Valentina riu da própria história, e Juliana a acompanhou, abrindo um sorriso encantado em seguida.
— É engraçado como eu nunca mais vim aqui desde que te conheci. — continuou Valentina — Eu nem pensei neste lugar nos últimos meses, sabia? Acho que ele ficou invisível todo esse tempo porque, depois de você, eu não precisava mais fugir para lugar nenhum.
— E por que o café reapareceu agora? — instigou Juliana, entre um gole de seu capuccino e outro.
Valentina sorriu com a pergunta.
—  El Cielo não reapareceu porque eu preciso fugir da minha realidade, mas sim, para que eu possa dividir todas as partes da minha vida com você. As portas se tornaram visíveis porque quero te mostrar meus esconderijos, e que você saiba onde me encontrar mesmo quando eu não estiver por perto. Estou te mostrando onde me escondo porque sei que nunca vou precisar me esconder de você.
Juliana abriu um sorriso enorme e incontrolável. Suas bochechas ficaram vermelhas. Ela estendeu a mão por cima da mesa, e Valentina a segurou prontamente.
— Você é muito boa com palavras. — sussurrou Juliana. Sua mandíbula já doía de tanto sorrir — Essa é uma das coisas que mais me encantam em você.
— Você também é boa quando quer. Acho que se saiu muito bem quando fingiu que estava anunciando um assalto no dia em que a gente se conheceu.
Juliana explodiu em uma gargalhada.
— Ei! Eu só estava tentando fazer você sorrir.
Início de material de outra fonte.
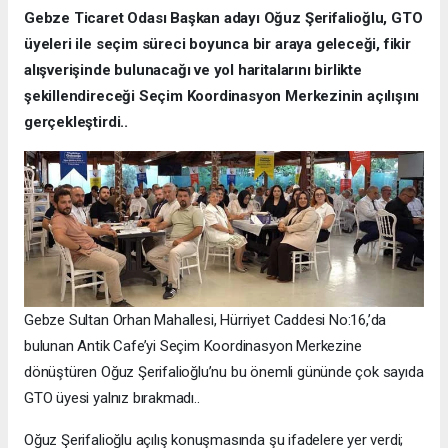
Gebze Ticaret Odası Başkan adayı Oğuz Şerifalioğlu, GTO
üyeleri ile seçim süreci boyunca bir araya geleceği, fikir
alışverişinde bulunacağı ve yol haritalarını birlikte
şekillendireceği Seçim Koordinasyon Merkezinin açılışını
gerçekleştirdi..
Gebze Sultan Orhan Mahallesi, Hürriyet Caddesi No:16,’da
bulunan Antik Cafe’yi Seçim Koordinasyon Merkezine
dönüştüren Oğuz Şerifalioğlu’nu bu önemli gününde çok sayıda
GTO üyesi yalnız bırakmadı..
Oğuz Şerifalioğlu açılış konuşmasında şu ifadelere yer verdi;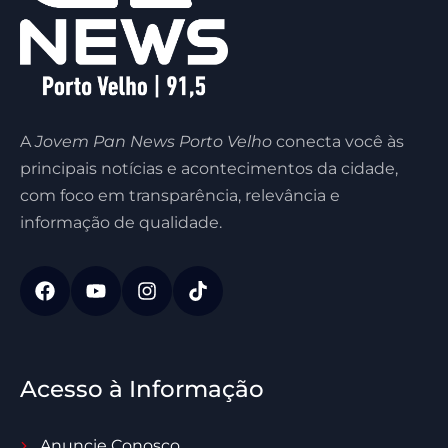
A
Jovem Pan News Porto Velho
conecta você às
principais notícias e acontecimentos da cidade,
com foco em transparência, relevância e
informação de qualidade.
Acesso à Informação
Anuncie Conosco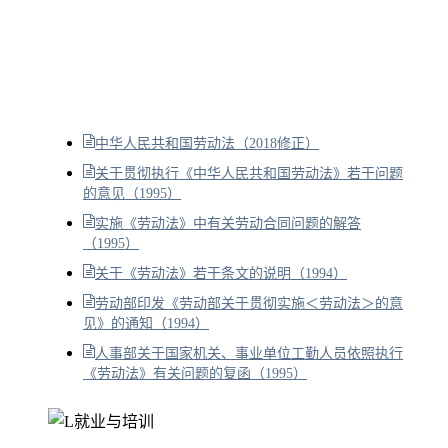
中华人民共和国劳动法（2018修正）
关于贯彻执行《中华人民共和国劳动法》若干问题
的意见（1995）
实施《劳动法》中有关劳动合同问题的解答
（1995）
关于《劳动法》若干条文的说明（1994）
劳动部印发《劳动部关于贯彻实施＜劳动法＞的意
见》的通知（1994）
人事部关于国家机关、事业单位工勤人员依照执行
《劳动法》有关问题的复函（1995）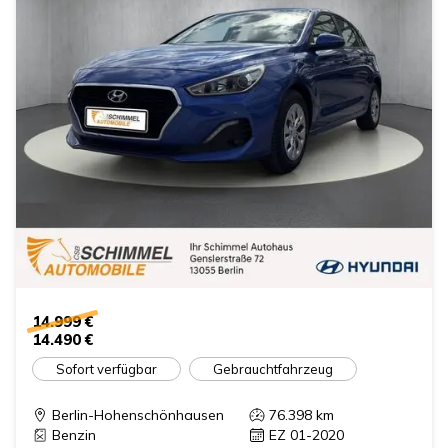
14.999 €
14.490 €
Sofort verfügbar
Gebrauchtfahrzeug
Berlin-Hohenschönhausen
76.398
km
Benzin
EZ 01-2020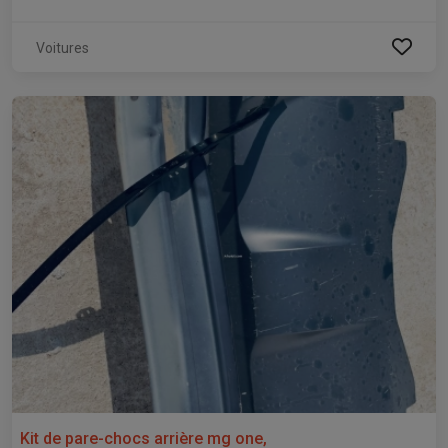
Voitures
Kit de pare-chocs arrière mg one,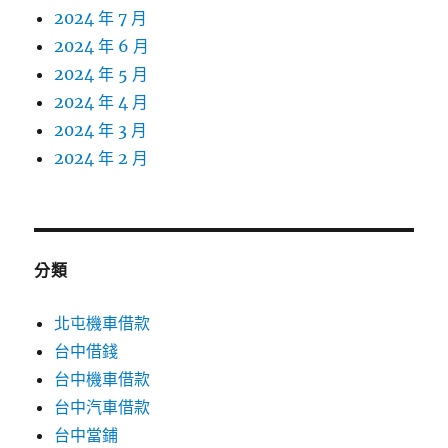
2024 年 7 月
2024 年 6 月
2024 年 5 月
2024 年 4 月
2024 年 3 月
2024 年 2 月
分類
北屯機車借款
台中借錢
台中機車借款
台中汽車借款
台中當鋪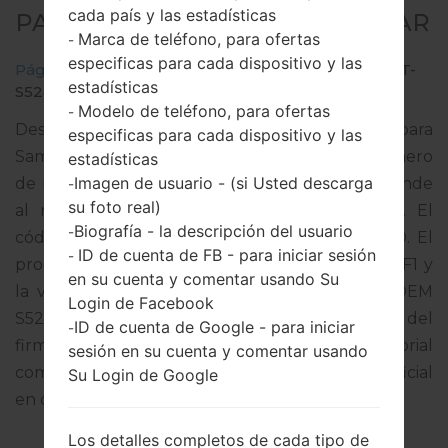
cada país y las estadísticas
PARA GT-S5280 - SAMSUNGSTAR
Marca de teléfono, para ofertas
-
especificas para cada dispositivo y las
Página principal
→
Star
→
SamsungGT-S5280
→
GT-
estadísticas
S5280_AUT_1_20140709104740_1jshy69ydx.zip
Modelo de teléfono, para ofertas
-
Descargue la última actualización de firmware para
especificas para cada dispositivo y las
Samsung Star, pero no olvide verificar si el número
estadísticas
Imagen de usuario - (si Usted descarga
de modelo de su teléfono inteligente corresponde
-
su foto real)
al número de modelo indicado % MODEL%. El
Biografía - la descripción del usuario
-
código del firmware es AUT de SWITZERLAND. El
ID de cuenta de FB - para iniciar sesión
-
producto viene con la versión PDA S5280XXANF1 y
en su cuenta y comentar usando Su
la versión CSC S5280AUTANF1,Versión de MODEM
Login de Facebook
S5280XXAMJ1. La versión del sistema operativo del
ID de cuenta de Google - para iniciar
-
firmware dado es Android Jelly Bean 4.1.2. Tutorial
sesión en su cuenta y comentar usando
completo sobre cómo actualizar el firmware oficial
Su Login de Google
en dispositivos Samsung
aquí
Los detalles completos de cada tipo de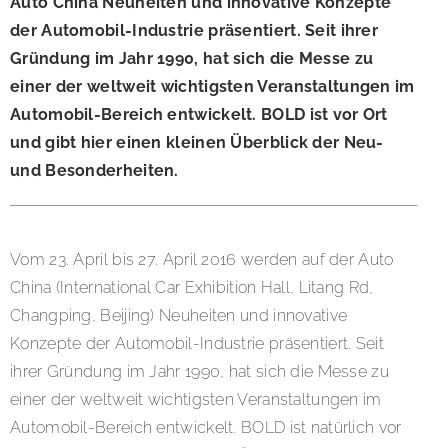
Auto China Neuheiten und innovative Konzepte
der Automobil-Industrie präsentiert. Seit ihrer
Gründung im Jahr 1990, hat sich die Messe zu
einer der weltweit wichtigsten Veranstaltungen im
Automobil-Bereich entwickelt. BOLD ist vor Ort
und gibt hier einen kleinen Überblick der Neu-
und Besonderheiten.
Vom 23. April bis 27. April 2016 werden auf der Auto
China (International Car Exhibition Hall, Litang Rd,
Changping, Beijing) Neuheiten und innovative
Konzepte der Automobil-Industrie präsentiert. Seit
ihrer Gründung im Jahr 1990, hat sich die Messe zu
einer der weltweit wichtigsten Veranstaltungen im
Automobil-Bereich entwickelt. BOLD ist natürlich vor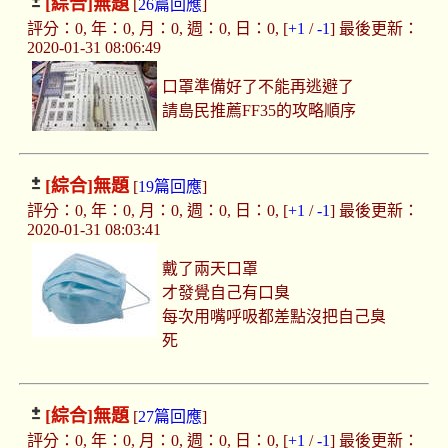
[綜合]
無題
[
26篇回應
]
評分：0, 年：0, 月：0, 週：0, 日：0, [
+1
/
-1
] 最後更新：
2020-01-31 08:06:49
口罩準備好了不能再逃避了
請島民推薦FF35的攻略順序
[綜合]
無題
[
19篇回應
]
評分：0, 年：0, 月：0, 週：0, 日：0, [
+1
/
-1
] 最後更新：
2020-01-31 08:03:41
戴了兩天口罩
才發覺自己有口臭
每次用嘴呼吸都差點沒把自己臭
死
[綜合]
無題
[
27篇回應
]
評分：0, 年：0, 月：0, 週：0, 日：0, [
+1
/
-1
] 最後更新：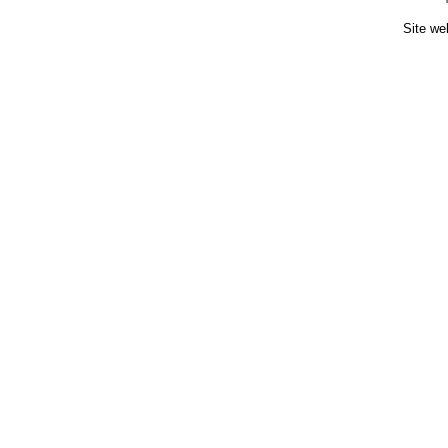
Site we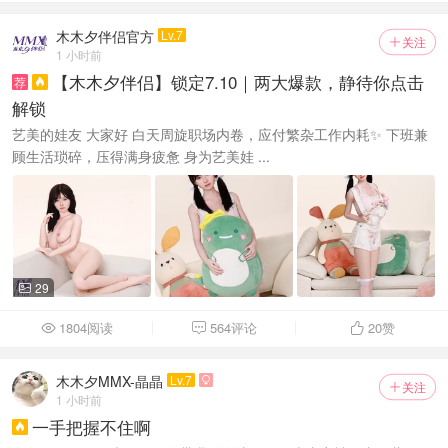
木木夕伴侣官方
Lv.7
关注

1 小时前
【木木夕伴侣】锁定7.10｜两大爆款，静待你点击
荐

解锁
艺美的娃友 大家好 白天周旋职场内卷，应付繁杂工作内耗✨ 下班兼
顾生活琐碎，压得满身疲惫 身为艺美娃 ...
29

1804阅读
564评论
20
赞



木木夕MMX-晶晶
Lv.7

关注

1 小时前
一手把握不住啊
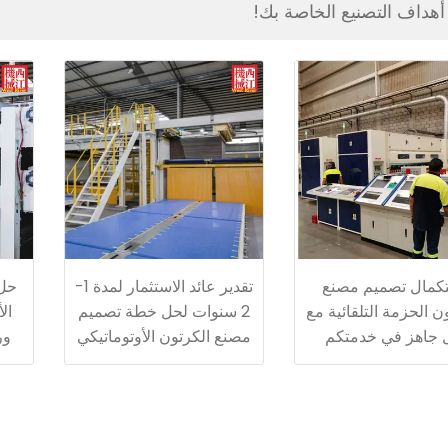
أهداف التصنيع الخاصة بك!
كمال تصميم مصنع
تقدير عائد الاستثمار لمدة 1-
حل 
ن الحزمة التلقائية مع
2 سنوات لحل خطة تصميم
ال
 جاهز في خدمتكم
مصنع الكرتون الأوتوماتيكي
ور
المتكامل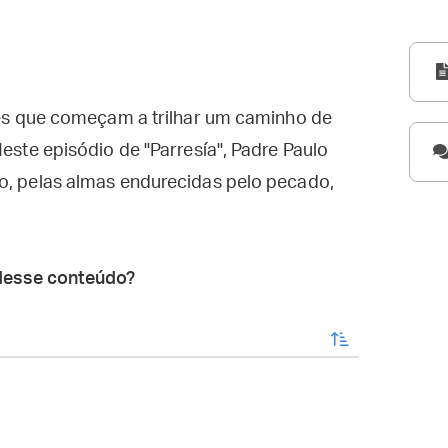
eles que começam a trilhar um caminho de
Neste episódio de "Parresía", Padre Paulo
do, pelas almas endurecidas pelo pecado,
desse conteúdo?
enviar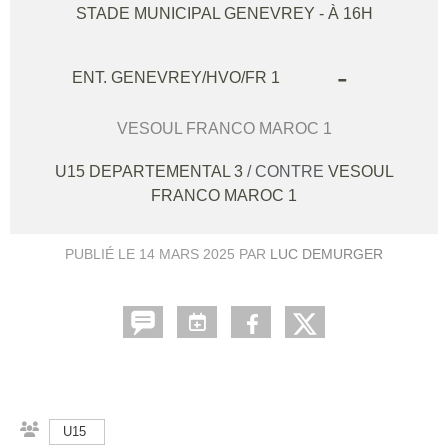
STADE MUNICIPAL
GENEVREY
- À 16H
-
ENT. GENEVREY/HVO/FR 1
VESOUL FRANCO MAROC 1
U15 DEPARTEMENTAL 3
/ CONTRE
VESOUL
FRANCO MAROC 1
PUBLIÉ LE
14 MARS 2025
PAR
LUC DEMURGER
U15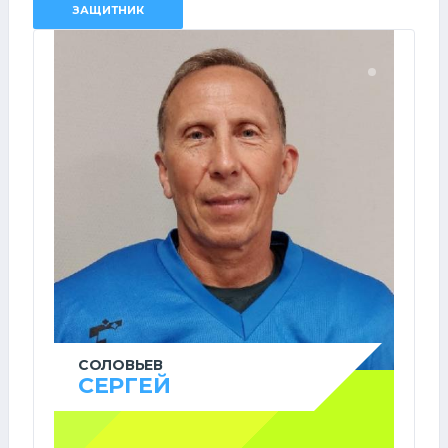
ЗАЩИТНИК
СОЛОВЬЕВ
СЕРГЕЙ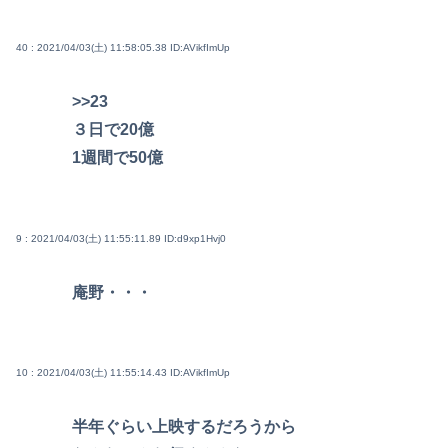
40 : 2021/04/03(土) 11:58:05.38
ID:AVikfImUp
>>23
３日で20億
1週間で50億
9 : 2021/04/03(土) 11:55:11.89
ID:d9xp1Hvj0
庵野・・・
10 : 2021/04/03(土) 11:55:14.43
ID:AVikfImUp
半年ぐらい上映するだろうから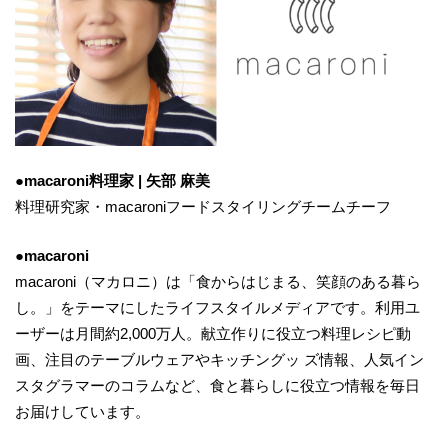
●macaroni料理家 | 矢部 麻美
料理研究家・macaroniフードスタイリングチームチーフ
●macaroni
macaroni（マカロニ）は「食からはじまる、笑顔のある暮ら
し。」をテーマにしたライフスタイルメディアです。利用ユ
ーザーは月間約2,000万人。献立作りに役立つ料理レシピ動
画、注目のテーブルウェアやキッチングッ ズ情報、人気イン
スタグラマーのコラムなど、食と暮らしに役立つ情報を毎日
お届けしています。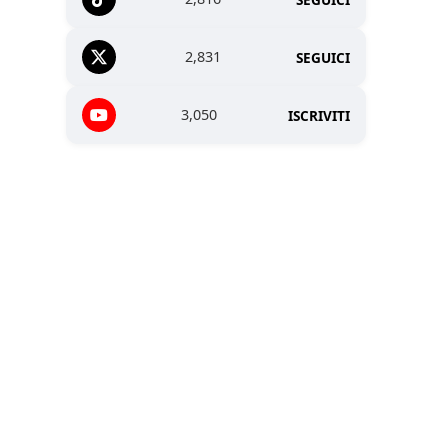
2,831
SEGUICI
3,050
ISCRIVITI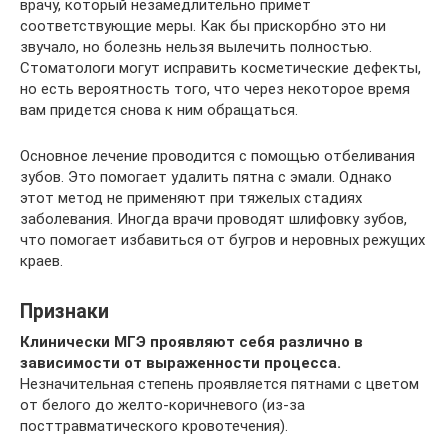
врачу, который незамедлительно примет
соответствующие меры. Как бы прискорбно это ни
звучало, но болезнь нельзя вылечить полностью.
Стоматологи могут исправить косметические дефекты,
но есть вероятность того, что через некоторое время
вам придется снова к ним обращаться.
Основное лечение проводится с помощью отбеливания
зубов. Это помогает удалить пятна с эмали. Однако
этот метод не применяют при тяжелых стадиях
заболевания. Иногда врачи проводят шлифовку зубов,
что помогает избавиться от бугров и неровных режущих
краев.
Признаки
Клинически МГЭ проявляют себя различно в
зависимости от выраженности процесса.
Незначительная степень проявляется пятнами с цветом
от белого до желто-коричневого (из-за
посттравматического кровотечения).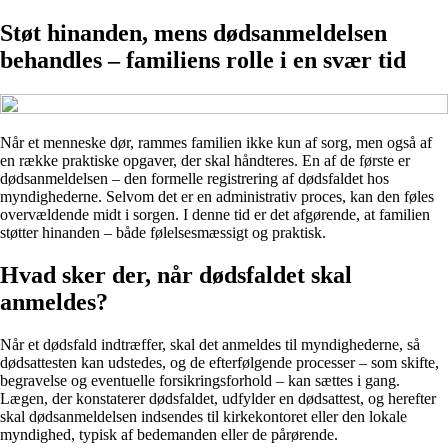
Støt hinanden, mens dødsanmeldelsen
behandles – familiens rolle i en svær tid
Når et menneske dør, rammes familien ikke kun af sorg, men også af
en række praktiske opgaver, der skal håndteres. En af de første er
dødsanmeldelsen – den formelle registrering af dødsfaldet hos
myndighederne. Selvom det er en administrativ proces, kan den føles
overvældende midt i sorgen. I denne tid er det afgørende, at familien
støtter hinanden – både følelsesmæssigt og praktisk.
Hvad sker der, når dødsfaldet skal
anmeldes?
Når et dødsfald indtræffer, skal det anmeldes til myndighederne, så
dødsattesten kan udstedes, og de efterfølgende processer – som skifte,
begravelse og eventuelle forsikringsforhold – kan sættes i gang.
Lægen, der konstaterer dødsfaldet, udfylder en dødsattest, og herefter
skal dødsanmeldelsen indsendes til kirkekontoret eller den lokale
myndighed, typisk af bedemanden eller de pårørende.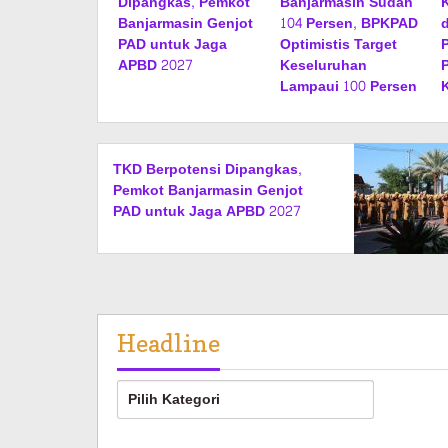
Dipangkas, Pemkot
Banjarmasin Sudah
Banjarmasin Genjot
104 Persen, BPKPAD
PAD untuk Jaga
Optimistis Target
APBD 2027
Keseluruhan
Lampaui 100 Persen
TKD Berpotensi Dipangkas,
Pemkot Banjarmasin Genjot
PAD untuk Jaga APBD 2027
Headline
Headline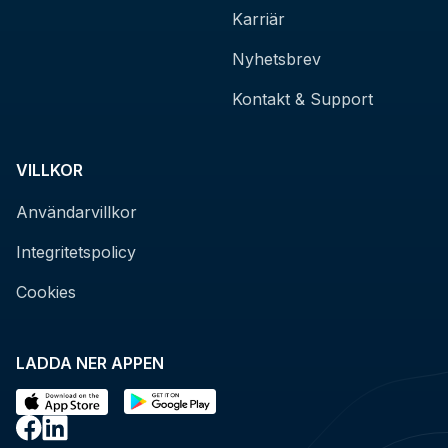
Karriär
Nyhetsbrev
Kontakt & Support
VILLKOR
Användarvillkor
Integritetspolicy
Cookies
LADDA NER APPEN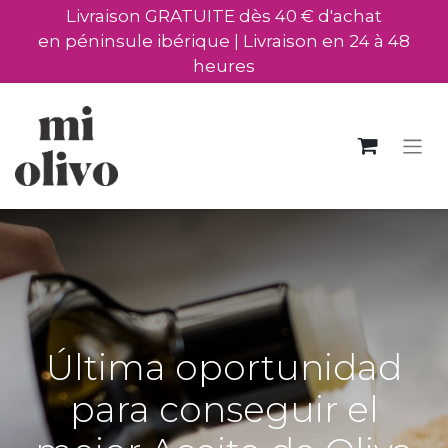
Livraison GRATUITE dès 40 € d'achat
en péninsule ibérique | Livraison en 24 à 48
heures
Última oportunidad
para conseguir el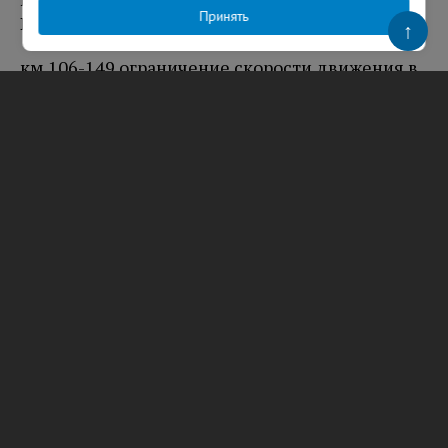
Принять
Большая Ижора
↑
км 106-149 ограничение скорости движения в
оба направления с 08:00 до 19:00, мойка,
очистка, ремонт, выправка, установка
дорожных знаков.
А-114 «Вологда – Тихвин – автомобильная
дорога Р-21 «Кола»
:
км 331-531 ограничение скорости движения в
оба направления с 08:00 до 19:00, мойка,
очистка, ремонт, выправка, установка
дорожных знаков.
А-180 «Нарва» подъезд к МТП «Усть-Луга»:
км 40-52 ограничение скорости движения в
оба направления с 09:00 до 20:00, уборка песка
— Deu certo! — respondeu Valentina, rindo.
— Espero continuar te fazendo sorrir para sempre, todos os dias. — disse Juliana, timidamente, enquanto acariciava a mão de Valentina.
— Se isso for um pedido de namoro, lamento informar que você vai ter que fazer melhor, Juliana Valdés. — brincou Val, sem conseguir controlar as risadas.
— Eu quero chegar lá, mas isso é muito esquisito! — exclamou Juliana, gargalhando sem parar — Meu Deus, eu sou péssima! Nunca fiz isso antes, e você também levou as coisas para outro patamar fazendo um discurso lindo na televisão.
As duas tiveram uma longa crise de riso, que não passou nem quando a garçonete — uma adolescente loira com mechas cor-de-rosa no cabelo — parou ao lado da mesa e perguntou se elas precisavam de mais alguma coisa.
— Falando sério... — disse Valentina, com os olhos cheios de lágrimas e a barriga doendo de tanto rir — Acho que você está indo muito bem.
As garotas se perderam uma nos olhos da outra por instantes tão compridos que fizeram o tempo parar.
— Valentina Carvajal. — sussurrou Juliana, tão nervosa que era possível ver seu coração batendo por baixo da camiseta branca que usava — Você aceita namorar comigo?
— Não existe nada no mundo que eu queira mais do que isso. — respondeu Valentina, com um sorriso em que caberia o universo, e que foi retribuído na mesma intensidade por Juliana.
Sem pensar duas vezes, elas se debruçaram sobre a mesa e deram um beijo rápido, arrancando suspiros encantados da jovem garçonete que observava a cena encostada no balcão do café.
— Só para constar — disse Val —  quando acontecer o pedido de casamento, podemos pedir juntas, ao mesmo tempo, para você não ficar tão nervosa por ter que pensar em todas as palavras sozinha.
— Nunca me acostumo com a sua velocidade em adiantar as coisas. — respondeu Juliana, com uma felicidade que nunca tinha sentido antes estampada em seu rosto.
E assim, Valentina foi envolvida pelo torpor que a levava até o início do século passado.